Anyone riding one? I couldn't find a thread. I just ordered one last night, excited to try it out. I know the fork isn't the best, but that's an easy upgrade in the future.


----------



## BadgerOne (Jul 17, 2015)

Good spec for the price, should be a solid ride. Inevitably someone will come along and tell you that it isn't slack enough and the chain stays are long. I'll say that I have a Ti bike with very similar geometry, and it is a fantastic all-around trail thrasher that works for all kinds of conditions outside of the real gnar. Let us know what you think when you get it.


----------



## YMMV (Apr 28, 2011)

Polygon is a solid bike. I own a Xtrada 6 that is now my a back up to a Meta HT AM. For the price, they are hard to beat, and comes with good components (just doesn't have the wow brand name factor). 
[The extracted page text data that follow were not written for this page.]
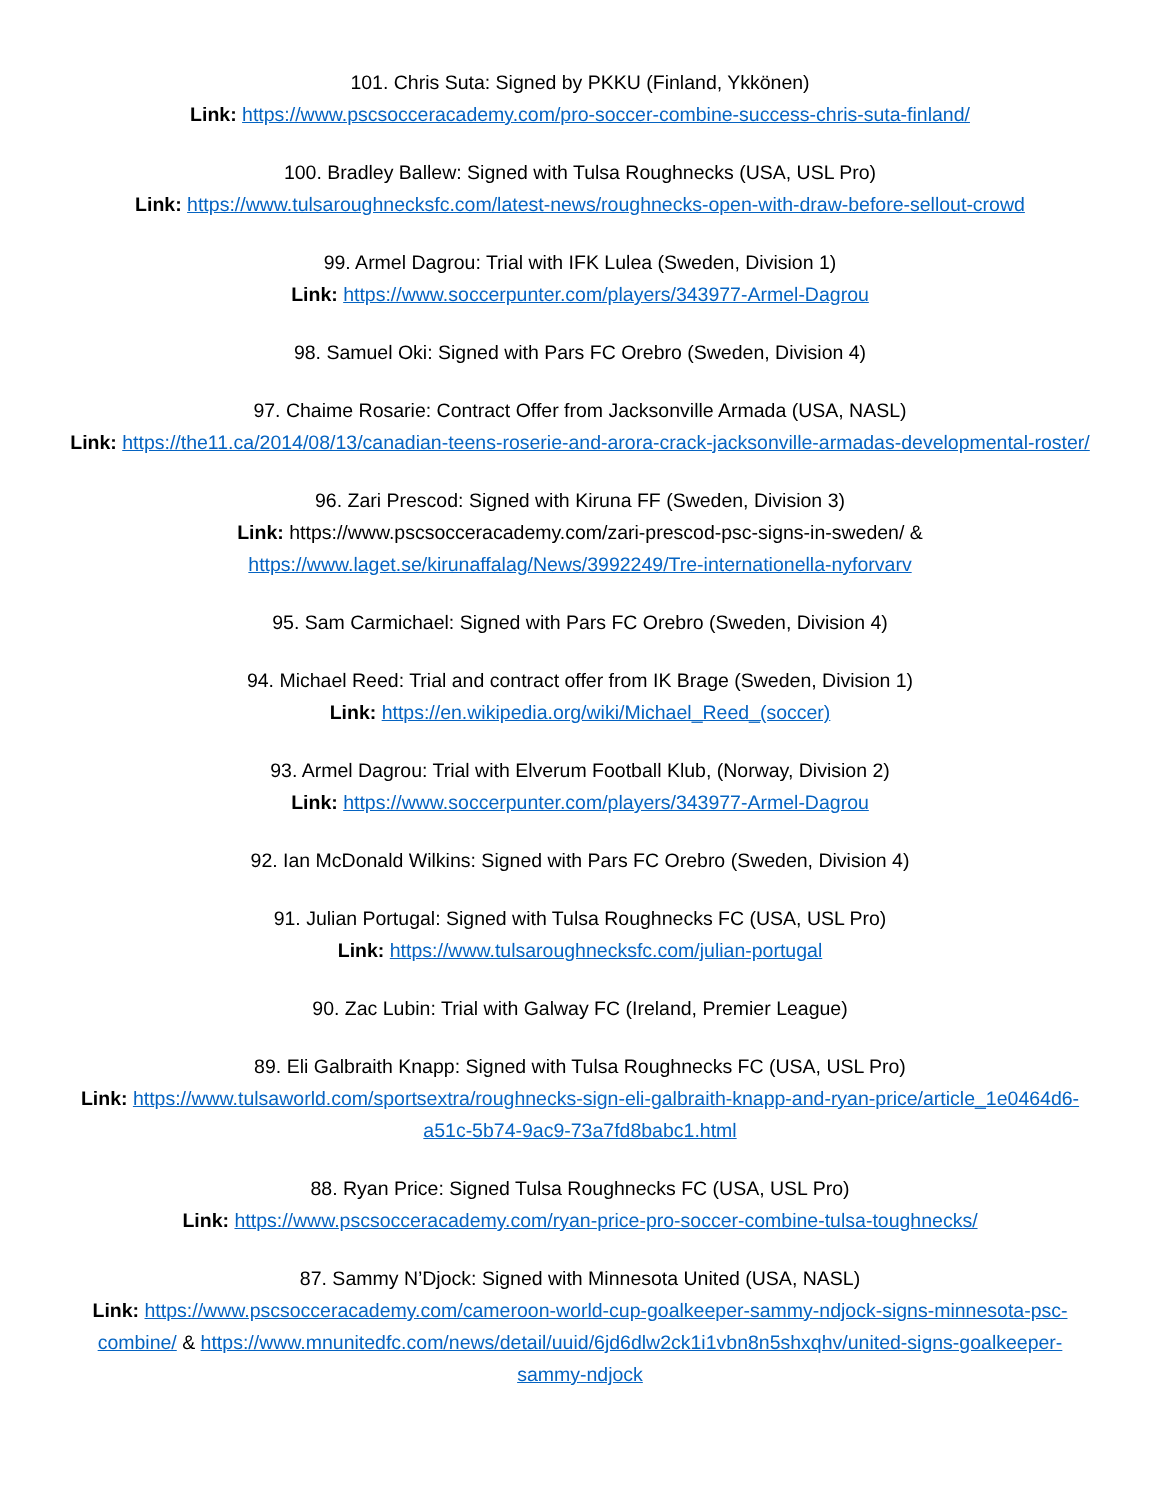101. Chris Suta: Signed by PKKU (Finland, Ykkönen)
Link: https://www.pscsocceracademy.com/pro-soccer-combine-success-chris-suta-finland/
100. Bradley Ballew: Signed with Tulsa Roughnecks (USA, USL Pro)
Link: https://www.tulsaroughnecksfc.com/latest-news/roughnecks-open-with-draw-before-sellout-crowd
99. Armel Dagrou: Trial with IFK Lulea (Sweden, Division 1)
Link: https://www.soccerpunter.com/players/343977-Armel-Dagrou
98. Samuel Oki: Signed with Pars FC Orebro (Sweden, Division 4)
97. Chaime Rosarie: Contract Offer from Jacksonville Armada (USA, NASL)
Link: https://the11.ca/2014/08/13/canadian-teens-roserie-and-arora-crack-jacksonville-armadas-developmental-roster/
96. Zari Prescod: Signed with Kiruna FF (Sweden, Division 3)
Link: https://www.pscsocceracademy.com/zari-prescod-psc-signs-in-sweden/ &
https://www.laget.se/kirunaffalag/News/3992249/Tre-internationella-nyforvarv
95. Sam Carmichael: Signed with Pars FC Orebro (Sweden, Division 4)
94. Michael Reed: Trial and contract offer from IK Brage (Sweden, Division 1)
Link: https://en.wikipedia.org/wiki/Michael_Reed_(soccer)
93. Armel Dagrou: Trial with Elverum Football Klub, (Norway, Division 2)
Link: https://www.soccerpunter.com/players/343977-Armel-Dagrou
92. Ian McDonald Wilkins: Signed with Pars FC Orebro (Sweden, Division 4)
91. Julian Portugal: Signed with Tulsa Roughnecks FC (USA, USL Pro)
Link: https://www.tulsaroughnecksfc.com/julian-portugal
90. Zac Lubin: Trial with Galway FC (Ireland, Premier League)
89. Eli Galbraith Knapp: Signed with Tulsa Roughnecks FC (USA, USL Pro)
Link: https://www.tulsaworld.com/sportsextra/roughnecks-sign-eli-galbraith-knapp-and-ryan-price/article_1e0464d6-a51c-5b74-9ac9-73a7fd8babc1.html
88. Ryan Price: Signed Tulsa Roughnecks FC (USA, USL Pro)
Link: https://www.pscsocceracademy.com/ryan-price-pro-soccer-combine-tulsa-toughnecks/
87. Sammy N’Djock: Signed with Minnesota United (USA, NASL)
Link: https://www.pscsocceracademy.com/cameroon-world-cup-goalkeeper-sammy-ndjock-signs-minnesota-psc-combine/ & https://www.mnunitedfc.com/news/detail/uuid/6jd6dlw2ck1i1vbn8n5shxqhv/united-signs-goalkeeper-sammy-ndjock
My only tip is to double check & torque all hardware, grease everything, and double check the shifting on it. Its a consumer directly sold bike, so there is no LBS to do all that for you.


----------



## DeoreDX (Jul 28, 2007)

Especially double check the torque on the Deore crank arms. And be sure not to over tighten them which can be just as bad. They have been known to fall off.


----------



## JalopyHardtail (Aug 9, 2021)

YMMV said:


> Polygon is a solid bike. I own a Xtrada 6 that is now my a back up to a Meta HT AM. For the price, they are hard to beat, and comes with good components (just doesn't have the wow brand name factor).
> 
> My only tip is to double check & torque all hardware, grease everything, and double check the shifting on it. Its a consumer directly sold bike, so there is no LBS to do all that for you.


Thanks! I'll definitely go through everything and make sure it's solid. I built my last bike so I'm comfortable with the DTC route.


----------



## JalopyHardtail (Aug 9, 2021)

BadgerOne said:


> Good spec for the price, should be a solid ride. Inevitably someone will come along and tell you that it isn't slack enough and the chain stays are long. I'll say that I have a Ti bike with very similar geometry, and it is a fantastic all-around trail thrasher that works for all kinds of conditions outside of the real gnar. Let us know what you think when you get it.


Yeah, it's not the slackest but most of my trails are xc oriented, not a lot of super technical downhill to be found in the area. I messed up my last bike pretty bad and didn't want to be without a bike for too long. Finding an in stock bike right now isn't easy and used bikes in the area are selling for new prices. Having about $1k to spend, it came down to the polygon and a Vitus Sentier. Bikes from the big brands seemed underwhelming at this price point. Hopefully I made a good choice,


----------